→ Activity: Locate the line containing "exchanged,soap bottle,[589 310],brownish" in the data below. Reproduce it and every following line up to the end, exactly as given.

→ Record extracts:
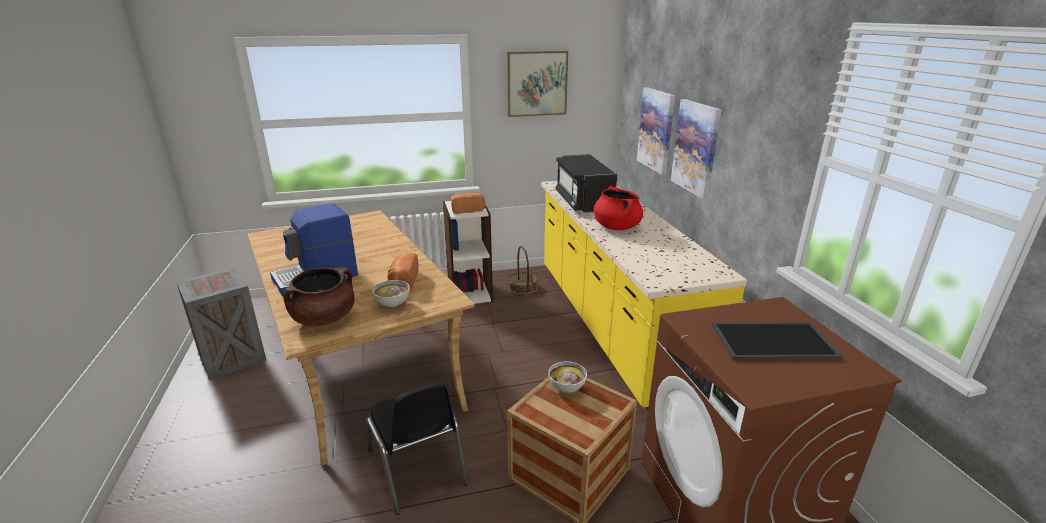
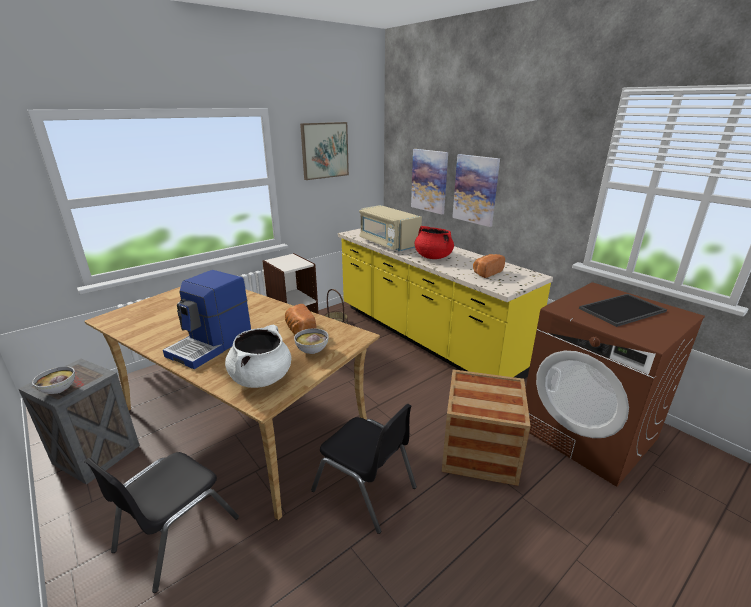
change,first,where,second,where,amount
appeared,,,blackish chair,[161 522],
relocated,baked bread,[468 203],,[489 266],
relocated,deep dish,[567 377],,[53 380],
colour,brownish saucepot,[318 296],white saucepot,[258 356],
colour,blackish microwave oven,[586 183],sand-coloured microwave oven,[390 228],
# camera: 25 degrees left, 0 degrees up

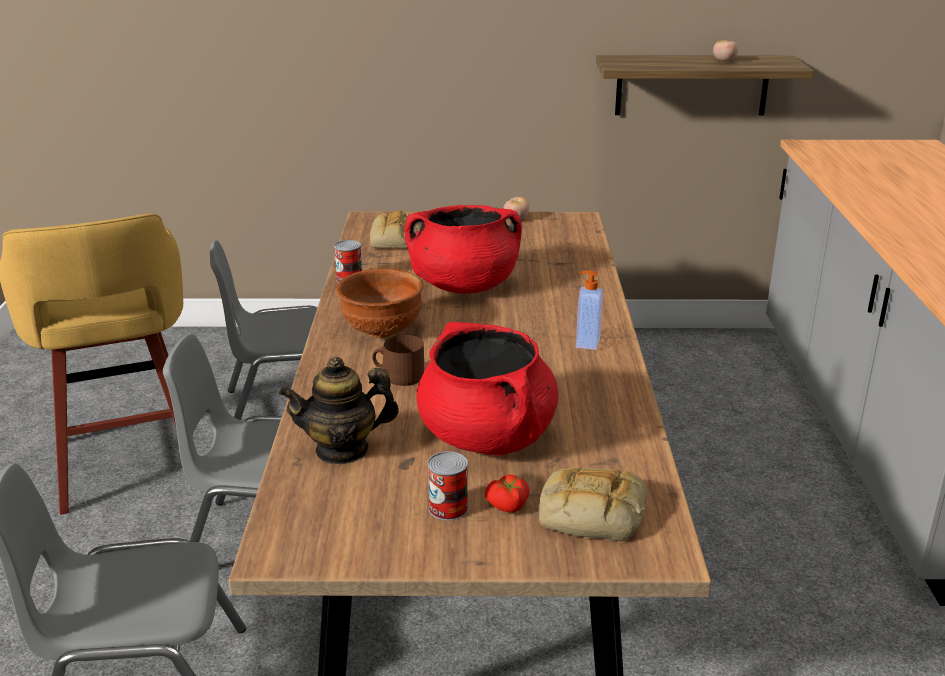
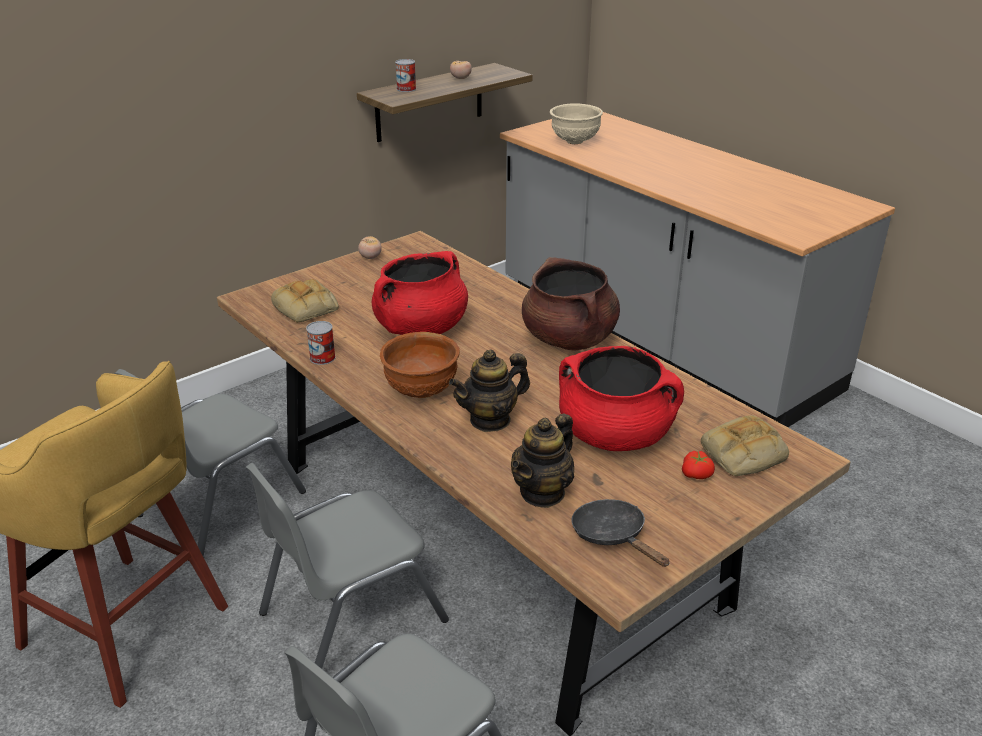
change,first,where,second,where,amount
appeared,,,sand-coloured deep dish,[576 123],
appeared,,,blackish pan,[620 533],
relocated,can,[447 486],,[405 75],
exchanged,brownish coffee mug,[398 360],teapot,[489 390],
exchanged,soap bottle,[589 310],brownish saucepot,[571 304],
# camera: 40 degrees left, 5 degrees up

→ Task result:
exchanged,soap bottle,[589 310],brownish saucepot,[571 304],
# camera: 40 degrees left, 5 degrees up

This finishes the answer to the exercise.